6. Photoreceptor and A scanning means that, based on an image signal, scans the photoreceptor in the main scanning direction with one or more scanning lights, and repeats this process in a sub-scanning direction perpendicular to the main scanning direction, thereby forming an electrostatic latent image on the photoreceptor with multiple scanning lines. A generation means that generates the image signal by performing halftone processing on the image data, Equipped with, In the aforementioned halftone processing, the exposure area of ​​the photoreceptor is enlarged from starting points periodically arranged in the sub-scanning direction and the main scanning direction, depending on the density of the image to be formed. The scanning start position of the photoreceptor by the plurality of scanning lines is periodically displaced along the sub-scanning direction in the main scanning direction, An image forming apparatus in which the phase of the halftone processing in the sub-scanning direction is set such that the starting point of the exposure region exposed by the last first scan line of one cycle of the periodically displaced scanning start position is the same as the starting point of the exposure region exposed by the second scan line following the first scan line in the sub-scanning direction.

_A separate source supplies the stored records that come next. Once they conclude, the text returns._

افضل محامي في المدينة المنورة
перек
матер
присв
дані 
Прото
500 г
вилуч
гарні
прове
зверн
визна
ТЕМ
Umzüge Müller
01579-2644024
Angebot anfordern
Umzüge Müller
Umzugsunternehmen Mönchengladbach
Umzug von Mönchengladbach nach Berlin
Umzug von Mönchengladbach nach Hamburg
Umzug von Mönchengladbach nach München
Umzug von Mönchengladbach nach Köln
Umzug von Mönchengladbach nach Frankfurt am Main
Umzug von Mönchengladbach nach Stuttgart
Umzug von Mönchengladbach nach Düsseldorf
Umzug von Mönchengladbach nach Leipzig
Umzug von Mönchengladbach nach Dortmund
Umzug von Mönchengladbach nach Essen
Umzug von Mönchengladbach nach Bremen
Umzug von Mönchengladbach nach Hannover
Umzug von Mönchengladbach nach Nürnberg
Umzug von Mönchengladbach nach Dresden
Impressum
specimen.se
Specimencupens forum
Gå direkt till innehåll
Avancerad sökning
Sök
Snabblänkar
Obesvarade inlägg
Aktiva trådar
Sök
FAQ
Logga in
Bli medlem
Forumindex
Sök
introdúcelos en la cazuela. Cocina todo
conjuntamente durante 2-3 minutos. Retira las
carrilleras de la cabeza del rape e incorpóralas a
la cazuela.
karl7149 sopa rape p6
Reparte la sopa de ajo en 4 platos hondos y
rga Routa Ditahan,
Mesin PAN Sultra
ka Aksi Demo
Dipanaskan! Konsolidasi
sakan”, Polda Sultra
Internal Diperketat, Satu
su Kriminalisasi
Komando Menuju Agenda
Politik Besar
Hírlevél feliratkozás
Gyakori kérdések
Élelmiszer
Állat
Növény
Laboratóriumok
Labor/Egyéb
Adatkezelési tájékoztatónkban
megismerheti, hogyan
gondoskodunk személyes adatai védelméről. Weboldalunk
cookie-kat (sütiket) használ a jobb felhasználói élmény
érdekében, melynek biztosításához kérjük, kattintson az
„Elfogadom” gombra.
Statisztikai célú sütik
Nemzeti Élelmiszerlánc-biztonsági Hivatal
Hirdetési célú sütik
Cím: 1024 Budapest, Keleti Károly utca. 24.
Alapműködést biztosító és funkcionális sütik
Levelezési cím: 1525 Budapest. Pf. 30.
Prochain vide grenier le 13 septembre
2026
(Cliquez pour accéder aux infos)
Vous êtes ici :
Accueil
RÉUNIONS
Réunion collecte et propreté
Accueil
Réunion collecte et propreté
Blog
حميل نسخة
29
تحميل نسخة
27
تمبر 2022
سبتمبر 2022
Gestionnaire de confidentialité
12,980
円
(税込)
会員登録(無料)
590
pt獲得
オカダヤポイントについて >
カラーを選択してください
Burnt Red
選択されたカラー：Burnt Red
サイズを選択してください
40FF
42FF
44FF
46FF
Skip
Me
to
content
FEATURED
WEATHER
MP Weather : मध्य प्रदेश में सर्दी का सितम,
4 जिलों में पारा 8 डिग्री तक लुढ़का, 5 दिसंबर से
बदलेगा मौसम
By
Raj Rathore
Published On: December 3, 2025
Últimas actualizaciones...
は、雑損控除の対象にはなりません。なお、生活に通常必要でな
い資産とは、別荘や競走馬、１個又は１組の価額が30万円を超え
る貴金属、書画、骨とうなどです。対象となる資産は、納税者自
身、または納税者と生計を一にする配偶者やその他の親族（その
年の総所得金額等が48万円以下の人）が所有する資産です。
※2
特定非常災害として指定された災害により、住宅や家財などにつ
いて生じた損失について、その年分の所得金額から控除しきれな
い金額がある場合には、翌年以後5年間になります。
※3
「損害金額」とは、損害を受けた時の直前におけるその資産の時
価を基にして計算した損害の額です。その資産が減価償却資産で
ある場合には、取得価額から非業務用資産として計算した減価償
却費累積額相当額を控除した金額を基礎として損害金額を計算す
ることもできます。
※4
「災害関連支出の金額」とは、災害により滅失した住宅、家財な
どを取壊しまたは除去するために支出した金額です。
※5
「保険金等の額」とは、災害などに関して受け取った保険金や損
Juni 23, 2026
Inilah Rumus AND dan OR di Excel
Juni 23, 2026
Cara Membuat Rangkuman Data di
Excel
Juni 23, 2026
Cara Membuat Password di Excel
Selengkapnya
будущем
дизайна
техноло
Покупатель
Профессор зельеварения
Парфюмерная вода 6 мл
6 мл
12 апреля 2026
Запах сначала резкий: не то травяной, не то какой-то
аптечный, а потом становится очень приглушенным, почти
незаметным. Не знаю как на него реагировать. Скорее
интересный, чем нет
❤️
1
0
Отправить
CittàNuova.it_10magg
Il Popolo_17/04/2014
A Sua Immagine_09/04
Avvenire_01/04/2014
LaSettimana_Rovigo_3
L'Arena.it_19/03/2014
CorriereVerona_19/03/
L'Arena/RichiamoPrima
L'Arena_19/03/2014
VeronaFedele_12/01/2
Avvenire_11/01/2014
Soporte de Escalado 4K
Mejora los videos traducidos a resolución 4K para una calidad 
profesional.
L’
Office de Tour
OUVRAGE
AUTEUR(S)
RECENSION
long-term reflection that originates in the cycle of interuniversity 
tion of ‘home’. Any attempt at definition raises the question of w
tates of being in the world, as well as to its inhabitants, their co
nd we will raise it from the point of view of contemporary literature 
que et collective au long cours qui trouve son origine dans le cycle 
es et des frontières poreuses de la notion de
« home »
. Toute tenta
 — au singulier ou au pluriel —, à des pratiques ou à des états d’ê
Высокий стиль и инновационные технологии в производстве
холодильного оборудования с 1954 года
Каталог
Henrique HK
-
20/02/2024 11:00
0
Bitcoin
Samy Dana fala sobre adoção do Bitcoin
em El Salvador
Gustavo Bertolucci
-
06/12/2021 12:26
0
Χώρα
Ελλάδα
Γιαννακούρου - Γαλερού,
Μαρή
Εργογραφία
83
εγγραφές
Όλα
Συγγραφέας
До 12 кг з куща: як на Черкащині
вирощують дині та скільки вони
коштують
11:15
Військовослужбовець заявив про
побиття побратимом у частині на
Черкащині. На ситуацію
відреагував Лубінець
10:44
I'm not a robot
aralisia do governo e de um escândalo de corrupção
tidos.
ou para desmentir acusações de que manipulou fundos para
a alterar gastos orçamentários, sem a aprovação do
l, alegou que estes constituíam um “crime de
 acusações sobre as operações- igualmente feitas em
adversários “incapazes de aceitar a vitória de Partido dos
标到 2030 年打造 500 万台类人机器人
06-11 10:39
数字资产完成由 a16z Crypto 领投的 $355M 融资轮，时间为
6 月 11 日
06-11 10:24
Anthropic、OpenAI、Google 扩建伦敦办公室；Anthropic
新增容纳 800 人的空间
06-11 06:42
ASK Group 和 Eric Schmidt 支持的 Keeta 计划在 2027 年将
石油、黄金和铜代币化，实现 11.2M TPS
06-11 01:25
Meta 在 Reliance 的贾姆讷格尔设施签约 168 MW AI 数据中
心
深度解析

7. The one or more scanning beams mentioned above are a single scanning beam. The image forming apparatus according to claim 6, wherein the number of scan lines included in one period is equal to the number of reflective surfaces of a rotating polyhedron that reflects one scan light in the scanning means.

8. The one or more scanning beams are multiple scanning beams, The image forming apparatus according to claim 6, wherein the number of scan lines included in one period is equal to the number of scan lights.

9. The one or more scanning beams are multiple scanning beams, The image forming apparatus according to claim 6, wherein the number of scan lines included in one period is equal to the number obtained by multiplying the number of reflective surfaces of a polyhedron that reflects the plurality of scan lights in the scanning means by the number of the plurality of scan lights.

10. The system further includes storage means for storing correction information for correcting the scanning start position using one or more scanning lights, The image forming apparatus according to any one of claims 6 to 9, wherein the correction information is set such that the scanning start position by the scanning line included in one period is linearly displaced in the main scanning direction along the sub-scanning direction.